Oren and AndreasT thank you for your responses to my stupid question. But it is the nature of things that the difference between stupid and genius is that genius has limits. Thus I have tons more questions.
I recently set my refrigerator to too low a setting and everything froze except the bottles of soft drinks. But when I opened a bottle it immediately filled with ice. It seemed to be more ice than could be accounted for by merely the temperature change of the expanding gas. It seems pressure can constrain freezing as it does boiling. The pressure at the depth of 10 meters, I would assume, are greater than the pressure in my drink bottle. Could the water absorb or release a great amount of latent energy without temperature change or phase change?
I'll chime in from a background of moderate general science literacy. I think the soda bottle experience is only distantly related. I suspect the answer to your final guestion (at least for a "great amount" of latent energy is "no."
What's going on with the soda bottle is not that the pressure on water molecules is preventing ice formation (much), but that the pressure on CO2 molecules is tending to force them to stay in solution, rather than bubbling out. The physical process of ice crystal formation requires that other molecules (salt ions, sugar molecules, CO2, whatever) be forced out of the expanding crystals. The higher the molar amount of foreign dissolved molecules, the colder the temp has to be to allow crystals to form.

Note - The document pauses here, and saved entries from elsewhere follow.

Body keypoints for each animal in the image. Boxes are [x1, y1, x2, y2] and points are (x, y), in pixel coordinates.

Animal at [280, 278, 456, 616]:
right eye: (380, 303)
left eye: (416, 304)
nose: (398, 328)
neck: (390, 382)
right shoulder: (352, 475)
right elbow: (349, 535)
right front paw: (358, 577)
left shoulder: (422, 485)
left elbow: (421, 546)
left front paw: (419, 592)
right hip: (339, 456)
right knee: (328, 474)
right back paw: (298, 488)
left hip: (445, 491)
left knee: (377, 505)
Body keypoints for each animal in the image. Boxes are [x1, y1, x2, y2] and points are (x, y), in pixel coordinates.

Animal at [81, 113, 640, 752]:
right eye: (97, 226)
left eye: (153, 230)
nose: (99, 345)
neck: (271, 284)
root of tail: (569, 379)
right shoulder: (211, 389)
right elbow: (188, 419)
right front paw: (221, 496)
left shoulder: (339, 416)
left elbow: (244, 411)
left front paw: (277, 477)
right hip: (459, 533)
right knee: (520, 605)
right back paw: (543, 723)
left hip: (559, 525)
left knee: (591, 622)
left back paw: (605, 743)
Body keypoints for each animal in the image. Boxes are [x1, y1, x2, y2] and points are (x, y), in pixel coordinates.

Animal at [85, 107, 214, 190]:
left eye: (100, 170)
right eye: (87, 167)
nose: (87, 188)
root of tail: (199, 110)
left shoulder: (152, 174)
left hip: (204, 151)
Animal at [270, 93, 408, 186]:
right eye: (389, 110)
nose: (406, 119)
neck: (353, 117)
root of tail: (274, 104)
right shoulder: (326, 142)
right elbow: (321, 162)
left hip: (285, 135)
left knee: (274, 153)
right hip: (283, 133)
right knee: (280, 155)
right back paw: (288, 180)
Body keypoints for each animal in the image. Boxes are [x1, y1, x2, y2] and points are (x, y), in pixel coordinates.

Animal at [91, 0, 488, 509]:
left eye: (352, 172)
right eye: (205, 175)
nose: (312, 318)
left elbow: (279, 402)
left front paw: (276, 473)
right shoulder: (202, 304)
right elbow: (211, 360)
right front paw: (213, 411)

Your very cold but liquid soda bottles would freeze instantly when pressure is released only because CO2 can then immediately bubble out of solution. Instantly removed from the water, the temp at which ice can form is substantially above current temp. If I'm correct in this thinking. a temperature reading of the new ice would be at or below 0 degrees C, but higher than the ambient temp in the refrigerator.
A corollary to all this is that any gas is much more soluble at great ocean depth than at the surface. This has some relevance for climate issues with methane, which dissolves into water if released at great ocean depth, but bubbles to the surface when released from shallower waters.